Fourier-Jacobi expansion of cusp forms on $Sp(2,{\Bbb R})$

TL;DR

This paper develops a comprehensive theory for the Fourier-Jacobi expansion of cusp forms on the real symplectic group of degree two, including explicit formulas and generalizations of classical correspondences.

Contribution

It provides an explicit description of Fourier-Jacobi expansions for various types of cusp forms and generalizes the Eichler-Zagier correspondence within a representation theoretic framework.

Findings

Explicit formulas for Fourier-Jacobi type spherical functions and Whittaker functions.

Generalization of the Eichler-Zagier correspondence in the context of representation theory.
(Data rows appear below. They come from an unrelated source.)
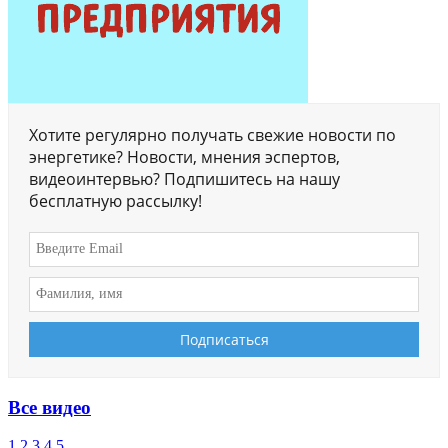
Хотите регулярно получать свежие новости по
энергетике? Новости, мнения эспертов,
видеоинтервью? Подпишитесь на нашу
бесплатную рассылку!
Все видео
1
2
3
4
5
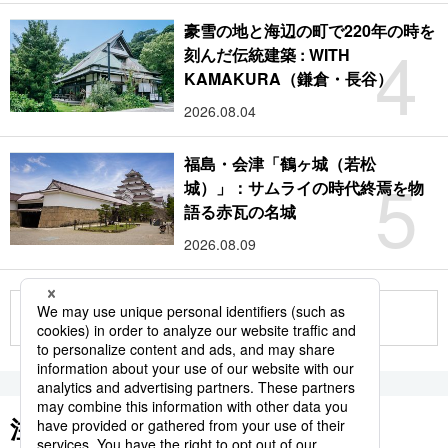
豪雪の地と海辺の町で220年の時を
4
刻んだ伝統建築 : WITH
KAMAKURA（鎌倉・長谷）
2026.08.04
福島・会津「鶴ヶ城（若松
5
城）」：サムライの時代終焉を物
語る赤瓦の名城
2026.08.09
もっと見る
注目のキーワード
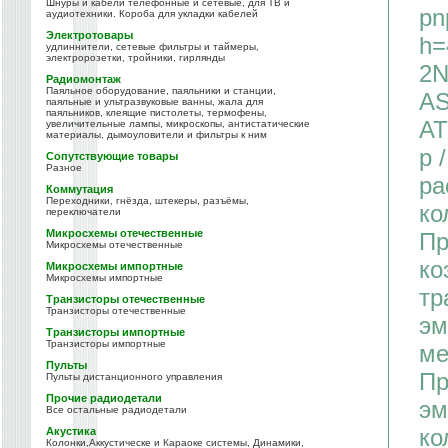
Шнуры и кабели телефонные и сетевые, для ТВ и
pn
аудиотехники. Короба для укладки кабелей
Электротовары
h=
удлиннители, сетевые фильтры и таймеры,
электророзетки, тройники, гирлянды
2N
Радиомонтаж
Паяльное оборудование, паяльники и станции,
AS
паяльные и ультразвуковые ванны, жала для
паяльников, клеящие пистолеты, термофены,
AT
увеличительные лампы, микроскопы, антистатические
материалы, дымоуловители и фильтры к ним
p 
Сопутствующие товары
Разное
ра
Коммутация
Переходники, гнёзда, штекеры, разъёмы,
ко
переключатели
Микросхемы отечественные
Пр
Микросхемы отечественные
ко
Микросхемы импортные
Микросхемы импортные
тр
Транзисторы отечественные
Транзисторы отечественные
эм
Транзисторы импортные
Транзисторы импортные
ме
Пульты
Пр
Пульты дистанционного управления
Прочие радиодетали
эм
Все остальные радиодетали
ко
Акустика
Колонки,Аккустическе и Караоке системы, Динамики,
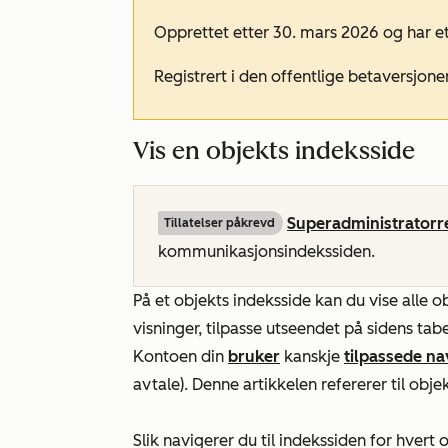
Opprettet etter 30. mars 2026 og har e
Registrert i den offentlige betaversjon
Vis en objekts indeksside
Superadministratorre
Tillatelser påkrevd
kommunikasjonsindekssiden.
På et objekts indeksside kan du vise alle o
visninger, tilpasse utseendet på sidens tabe
Kontoen din
bruker
kanskje
tilpassede na
avtale). Denne artikkelen refererer til obj
Slik navigerer du til indekssiden for hvert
Application of spectral theory for the Jacobi group to realize Fourier-Jacobi expansions.

Abstract

This paper develops a general theory of the Fourier-Jacobi expansion of cusp forms on the real symplectic group of degree two including generic cusp forms. An explicit description of such expansion is available for cusp forms generating discrete series representations, generalized principal series representations induced from the Jacobi parabolic subgroup and principal series representations, where we note that the latter two cases include non-spherical representations. As the archimedean local ingredients we need Fourier-Jacobi type spherical functions and Whittaker functions, whose explicit formulas are obtained by Hirano and by Oda, Miyazaki-Oda, Niwa and Ishii respectively. To realize these spherical functions in the Fourier-Jacobi expansion we use the spectral theory for the Jacobi group by Berndt-Boecherer and Berndt-Schmidt, which can be referred to as the global ingredient of our study. Based on the theory by Berndt-Boecherer we generalize the classical Eichler-Zagier correspondence in the representation theoretic context.